Finmeccanica has 54 engineers working in the United States on the JSF, and the value of that presence was being calculated as part of the percentage of work share. But the Italian industrial source was skeptical. "The engineers are restricted from seeing the whole project. They have gone from designing the entire wing of the Eurofighter to working on brackets on the JSF," he said. He suggested Italy would be better satisfied with its involvement if offered after-sales opportunities. "A final assembly line is feasible here, but only makes sense if coupled with maintenance and repair work.
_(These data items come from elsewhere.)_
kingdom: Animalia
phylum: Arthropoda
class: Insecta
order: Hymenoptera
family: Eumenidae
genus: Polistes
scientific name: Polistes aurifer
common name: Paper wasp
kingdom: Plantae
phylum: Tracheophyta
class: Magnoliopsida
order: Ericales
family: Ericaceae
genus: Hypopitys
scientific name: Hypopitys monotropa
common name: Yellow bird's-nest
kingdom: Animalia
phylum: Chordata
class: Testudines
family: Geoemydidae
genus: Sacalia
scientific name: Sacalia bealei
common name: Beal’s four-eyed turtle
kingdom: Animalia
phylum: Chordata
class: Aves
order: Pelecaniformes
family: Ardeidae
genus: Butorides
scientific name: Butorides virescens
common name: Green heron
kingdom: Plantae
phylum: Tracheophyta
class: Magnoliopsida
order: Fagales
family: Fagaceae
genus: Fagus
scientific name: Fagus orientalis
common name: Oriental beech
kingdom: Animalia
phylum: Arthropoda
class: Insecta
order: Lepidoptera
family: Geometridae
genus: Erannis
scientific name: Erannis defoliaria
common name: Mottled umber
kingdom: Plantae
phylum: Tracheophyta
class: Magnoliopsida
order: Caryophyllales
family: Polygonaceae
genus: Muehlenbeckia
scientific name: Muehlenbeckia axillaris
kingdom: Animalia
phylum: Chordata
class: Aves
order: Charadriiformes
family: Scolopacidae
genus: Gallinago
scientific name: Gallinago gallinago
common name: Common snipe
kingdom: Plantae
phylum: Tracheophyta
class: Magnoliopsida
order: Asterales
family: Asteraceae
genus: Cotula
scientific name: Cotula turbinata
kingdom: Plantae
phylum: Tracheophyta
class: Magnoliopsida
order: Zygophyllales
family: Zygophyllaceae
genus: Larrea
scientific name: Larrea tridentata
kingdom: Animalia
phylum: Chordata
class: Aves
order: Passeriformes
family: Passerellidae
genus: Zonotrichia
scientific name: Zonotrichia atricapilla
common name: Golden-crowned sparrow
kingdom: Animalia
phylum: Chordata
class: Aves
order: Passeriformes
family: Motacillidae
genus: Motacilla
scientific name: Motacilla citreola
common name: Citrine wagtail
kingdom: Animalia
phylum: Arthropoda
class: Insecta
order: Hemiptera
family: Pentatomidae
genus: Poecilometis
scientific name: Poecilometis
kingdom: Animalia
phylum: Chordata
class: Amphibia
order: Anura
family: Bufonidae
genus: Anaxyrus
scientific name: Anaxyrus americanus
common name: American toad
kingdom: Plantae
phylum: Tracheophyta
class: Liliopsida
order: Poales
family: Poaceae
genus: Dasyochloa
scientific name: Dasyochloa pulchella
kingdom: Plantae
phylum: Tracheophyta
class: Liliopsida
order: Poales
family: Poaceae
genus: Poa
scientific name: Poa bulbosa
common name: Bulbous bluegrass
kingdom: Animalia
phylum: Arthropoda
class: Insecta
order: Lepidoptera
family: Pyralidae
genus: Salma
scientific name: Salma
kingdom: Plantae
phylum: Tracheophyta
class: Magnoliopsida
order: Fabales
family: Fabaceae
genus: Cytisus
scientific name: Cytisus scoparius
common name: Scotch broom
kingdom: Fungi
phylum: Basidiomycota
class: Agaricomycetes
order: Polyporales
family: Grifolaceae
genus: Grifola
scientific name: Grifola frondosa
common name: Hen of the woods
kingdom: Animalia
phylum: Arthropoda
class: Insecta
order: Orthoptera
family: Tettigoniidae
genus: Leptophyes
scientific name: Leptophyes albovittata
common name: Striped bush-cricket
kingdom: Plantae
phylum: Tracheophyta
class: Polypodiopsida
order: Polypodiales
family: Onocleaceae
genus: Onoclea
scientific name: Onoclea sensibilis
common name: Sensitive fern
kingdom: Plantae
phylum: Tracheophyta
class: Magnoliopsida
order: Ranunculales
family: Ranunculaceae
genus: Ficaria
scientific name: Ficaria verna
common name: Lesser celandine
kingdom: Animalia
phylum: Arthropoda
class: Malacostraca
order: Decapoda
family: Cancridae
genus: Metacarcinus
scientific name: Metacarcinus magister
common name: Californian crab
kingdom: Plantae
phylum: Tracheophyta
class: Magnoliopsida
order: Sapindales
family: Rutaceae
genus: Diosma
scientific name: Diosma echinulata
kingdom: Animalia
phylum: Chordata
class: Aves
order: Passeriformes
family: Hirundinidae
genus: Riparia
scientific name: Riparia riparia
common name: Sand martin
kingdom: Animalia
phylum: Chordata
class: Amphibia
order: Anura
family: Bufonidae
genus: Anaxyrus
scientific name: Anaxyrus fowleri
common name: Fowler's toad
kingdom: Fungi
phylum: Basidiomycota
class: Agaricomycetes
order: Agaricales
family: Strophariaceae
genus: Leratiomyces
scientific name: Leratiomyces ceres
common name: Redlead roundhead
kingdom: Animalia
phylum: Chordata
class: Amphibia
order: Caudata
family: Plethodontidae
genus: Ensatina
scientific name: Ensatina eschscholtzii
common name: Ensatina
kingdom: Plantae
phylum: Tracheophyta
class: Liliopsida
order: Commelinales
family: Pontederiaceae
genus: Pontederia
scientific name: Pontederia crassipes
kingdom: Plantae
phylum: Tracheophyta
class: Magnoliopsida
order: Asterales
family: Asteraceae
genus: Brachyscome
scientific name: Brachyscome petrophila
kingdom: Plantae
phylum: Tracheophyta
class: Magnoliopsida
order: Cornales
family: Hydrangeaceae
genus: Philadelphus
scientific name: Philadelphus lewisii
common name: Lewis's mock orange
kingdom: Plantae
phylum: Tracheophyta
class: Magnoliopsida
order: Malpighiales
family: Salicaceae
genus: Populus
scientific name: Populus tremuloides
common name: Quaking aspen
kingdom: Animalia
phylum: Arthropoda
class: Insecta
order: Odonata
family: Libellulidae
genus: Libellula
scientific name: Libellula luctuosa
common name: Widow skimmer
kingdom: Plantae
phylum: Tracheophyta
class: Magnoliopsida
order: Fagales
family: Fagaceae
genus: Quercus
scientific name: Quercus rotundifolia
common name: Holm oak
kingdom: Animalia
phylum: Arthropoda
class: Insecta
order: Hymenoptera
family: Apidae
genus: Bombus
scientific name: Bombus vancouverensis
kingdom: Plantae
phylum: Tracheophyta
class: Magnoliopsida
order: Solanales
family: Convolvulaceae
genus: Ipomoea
A positive solution on that, and on logistics support work, would increase the quality of the work." One senior Italian defense official was more optimistic about workshare. "We are fairly confident of reaching 65 percent [of the $1 billion investment], to which we can add a share of royalties on eventual sales and the advantage of nonrecurring costs. What we do still want is to be better recognized as the second partner to the U.S. on the program after the U.K." Lockheed's effort to give Italy workshare can continue throughout the development stage, thus into the next decade, but the Italian industrial source said answers are needed soon. "We are not convinced by commitments for work that is still some years off and still subject to export limitations."

Little Pullout Risk

Despite the reservations about work share, the senior defense official said Italy is unlikely to drop out entirely, as Norway threatened to do last month. "We want to stay in the program and get out of it that which we agreed with our U.S. counterparts," the official said. Besides, the aircraft is now a reasonably firm operational requirement for the Italian Air Force and Navy. While Norway is still juggling the option of the JSF with other combat jets like a multirole Eurofighter Typhoon, Italy is buying Eurofighters to fill an air-to-air role and has opted for the JSF to fill the ground-attack role. An order of 120 to 130 likely will replace its AMX bombers and Harriers, and a further 70 to 80 might replace its Tornados. "The STOVL [short takeoff and vertical landing] JSF is a must for the smaller-sized aircraft carrier arriving with the Navy, while the Air Force will take a mixed fleet of STOVL and regular JSFs," said the senior defense official. Italy's new 235-meter-long aircraft carrier, to be delivered in 2007, will accommodate 12 JSFs after the Navy's Harriers are phased out. Italy is likely to sign a memorandum of understanding to buy a certain number of JSFs not earlier than the end of 2005, said the Italian industrial source.